In his opinion, cell therapy contemplates several forms: therapy that uses wild genotype, that is, raw cells, without genetic changes or alterations -mesenchymal cells-, and on the other hand, genetic engineering, that is, the genetic modification of cells in our immune system to fight disease, in this case by means of CAR-T cells.

How do patients get into these therapies? So far, the world’s only live cell-based drug approved by European authorities is the result of a Spanish study for the treatment of Crohn’s fistula led by García Olmo. A few months ago, the Ministry of Health welcomed darvadstrocel, an allogeneic mesenchymal stem cell-based therapy in the development of which the Autonomous University of Madrid (UAM) participated through the development of a patent co-ownership of Tigenix.

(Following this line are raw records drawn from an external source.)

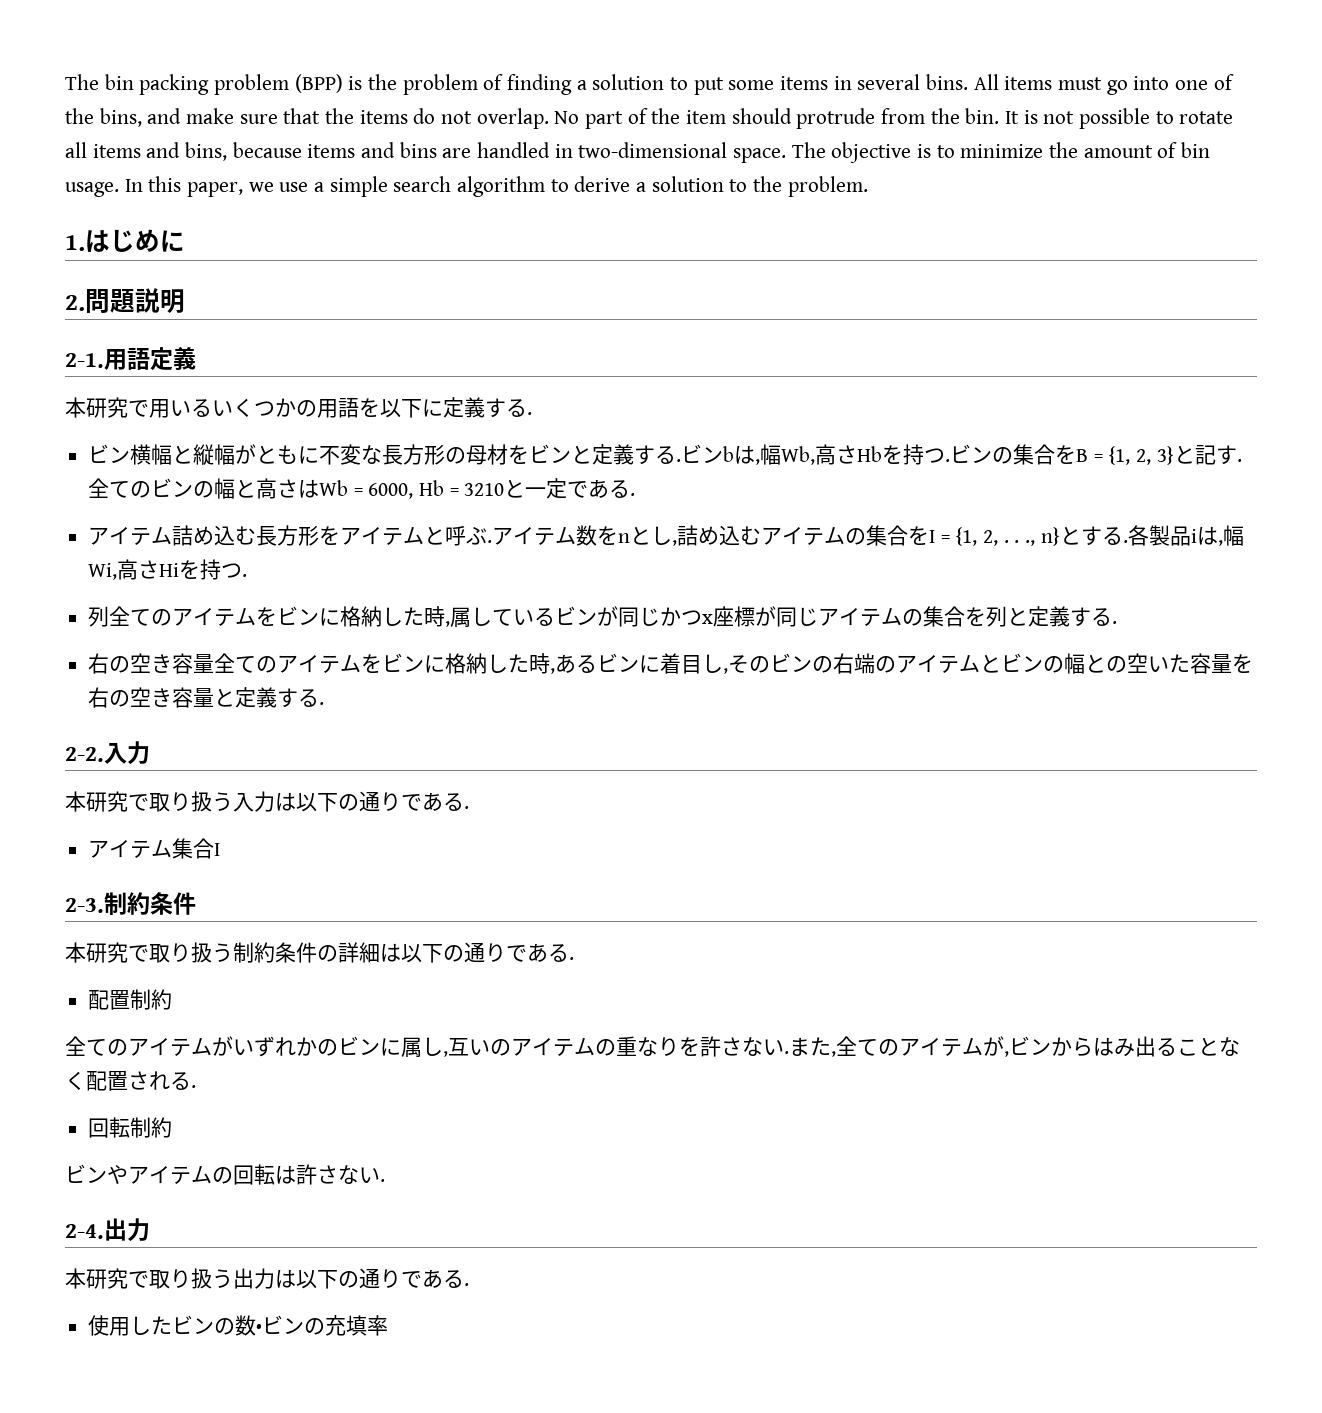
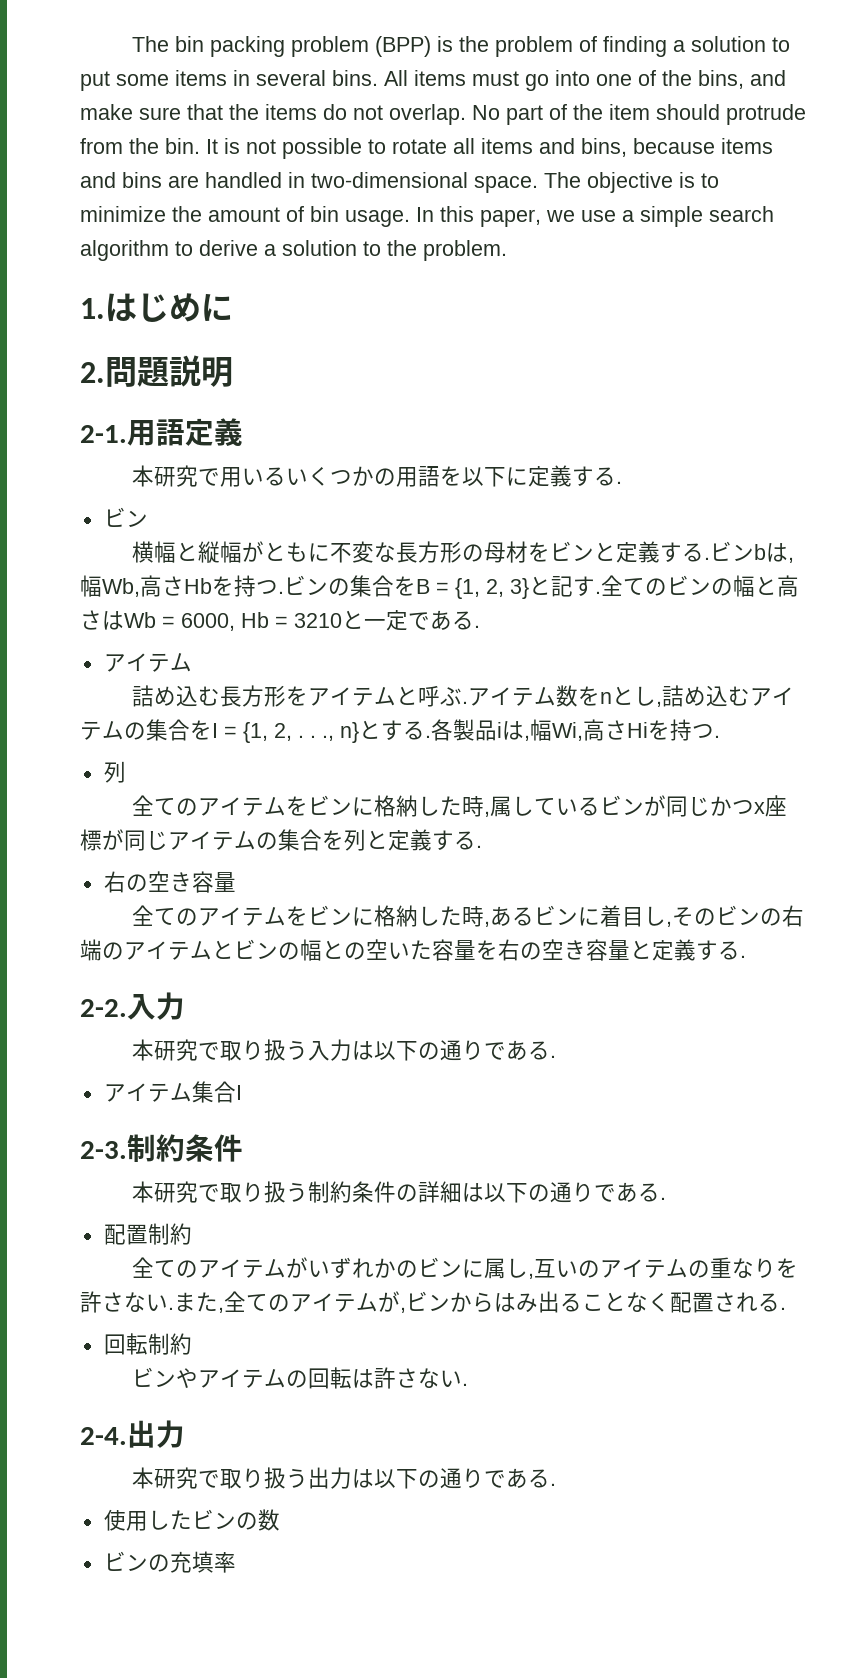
(131, 455) none -> (148, 518) //
(173, 535) none -> (192, 662) //
(110, 616) none -> (126, 772) //
(215, 663) none -> (236, 882) //
[256,1324,263,1333] • -> (280, 1520) //

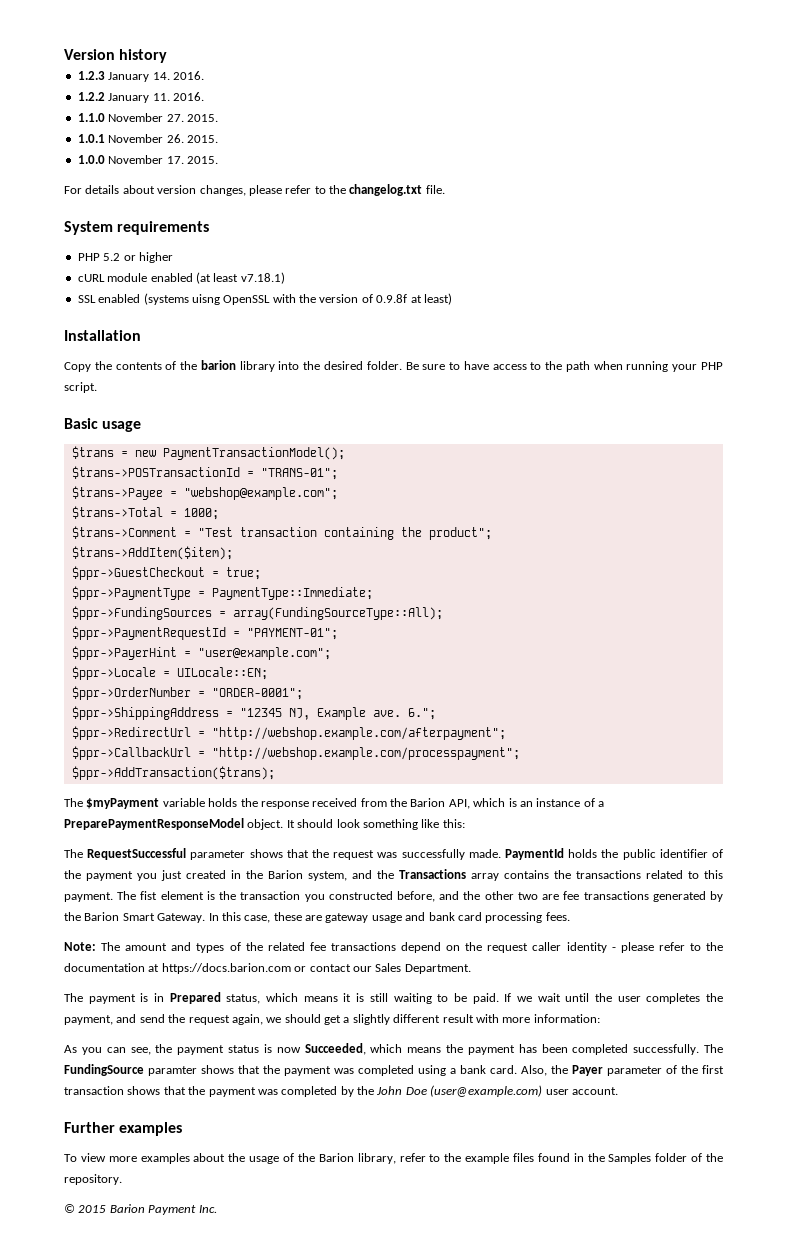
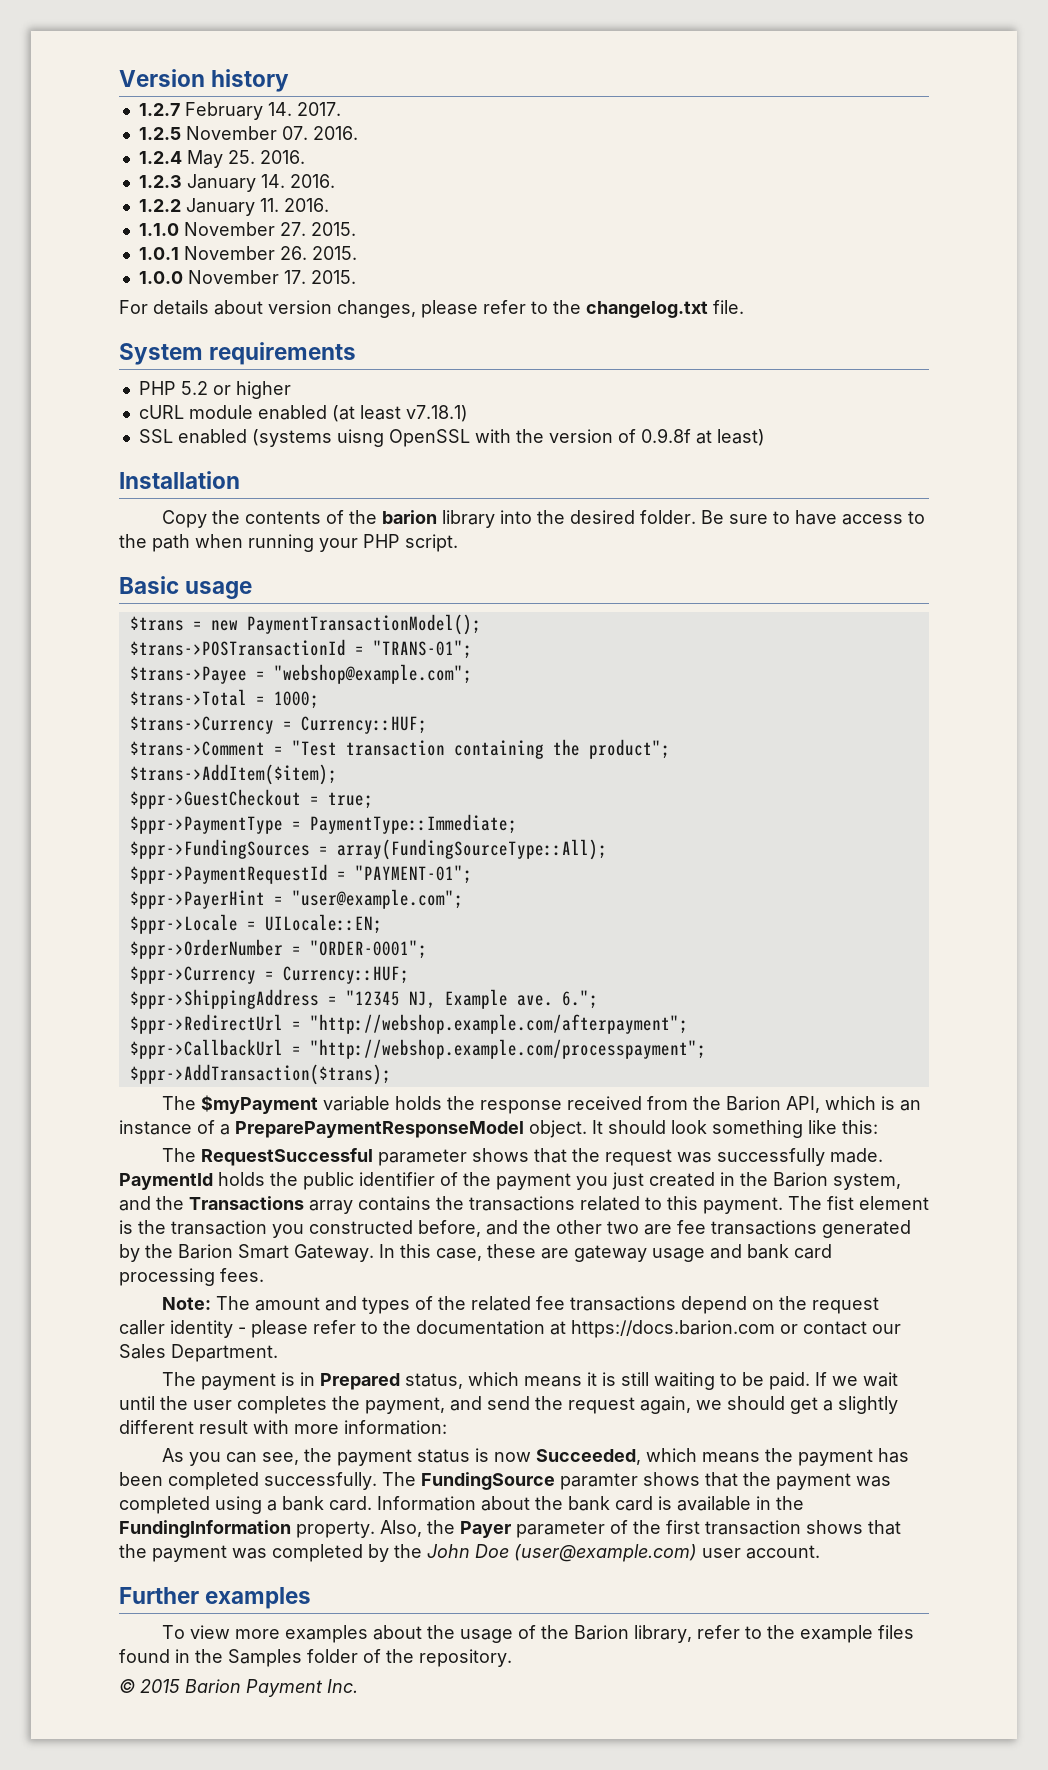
(168, 56) none -> [138,102,341,120] [138,126,358,140] [138,150,305,168] // 1.2.7 February 14. 2017. // 1.2.5 November 07. 2016. // 1.2.4 May 25. 2016.
(219, 514) none -> [129,716,427,734] // $trans->Currency = Currency::HUF;
(303, 694) none -> [129,966,409,984] // $ppr->Currency = Currency::HUF;
(517, 1069) none -> [377,1496,804,1511] [119,1520,375,1538] Information about the bank card is available in the FundingInformation property.

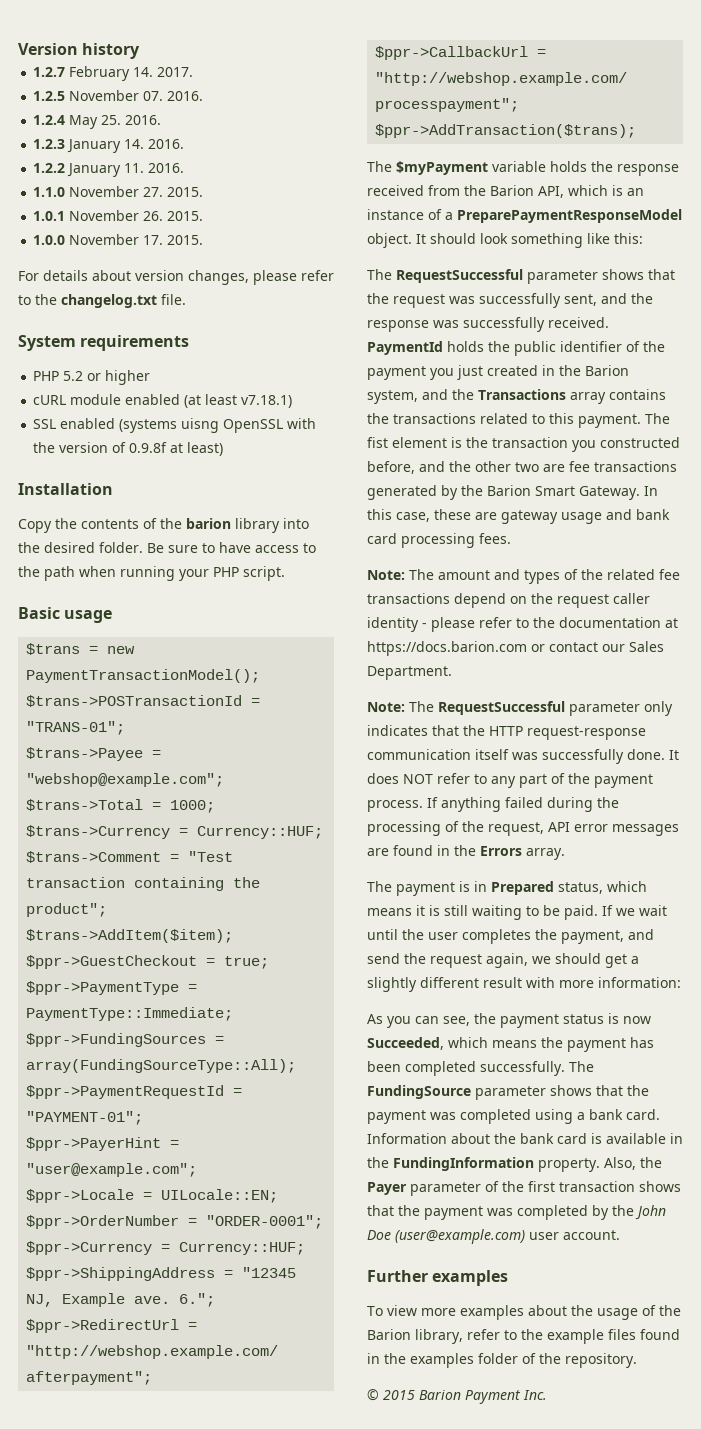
[830,1148,884,1163] made. -> [564,293,653,306] [367,317,609,332] sent, and the response was successfully received.
(278, 1353) none -> [367,701,673,716] [367,725,646,740] [367,749,679,764] [367,773,653,788] [367,797,619,812] [367,821,679,836] [367,845,565,860] // Note: The RequestSuccessful parameter only indicates that the HTTP request-response communication itself was successfully done. It does NOT refer to any part of the payment process. If anything failed during the processing of the request, API error messages are found in the Errors array.
[560,1473,638,1490] paramter -> [475,1086,546,1100] parameter
[228,1649,302,1667] Samples -> [410,1353,474,1368] examples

Stem cells are obtained from liposuctions of fatty tissue from healthy donors, then they are expanded in the laboratory, injected into the patient’s perianal area, and the cells are responsible for closing the fistula without the need, in many cases, to apply immunosuppressive drugs, which had been the usual technique until now.

This treatment is a new option for patients who do not respond to current therapies and who may have undergone numerous invasive surgical procedures. The development process, as the surgeon recalls, lasted fourteen years, until obtaining approval for clinical use.

The surgeon values the importance of networking: "There is no doubt that clinical-private collaboration is essential in translational research". In his view, this is a model of success. Fidel Rodríguez Batalla, director of the Foundation of the Autonomous University of Madrid, agrees with this, explaining that, beyond the technical part, this research is a clear example of success. "In the end, patients are being treated who are improving their quality of life and giving them a solution to their problem," he says.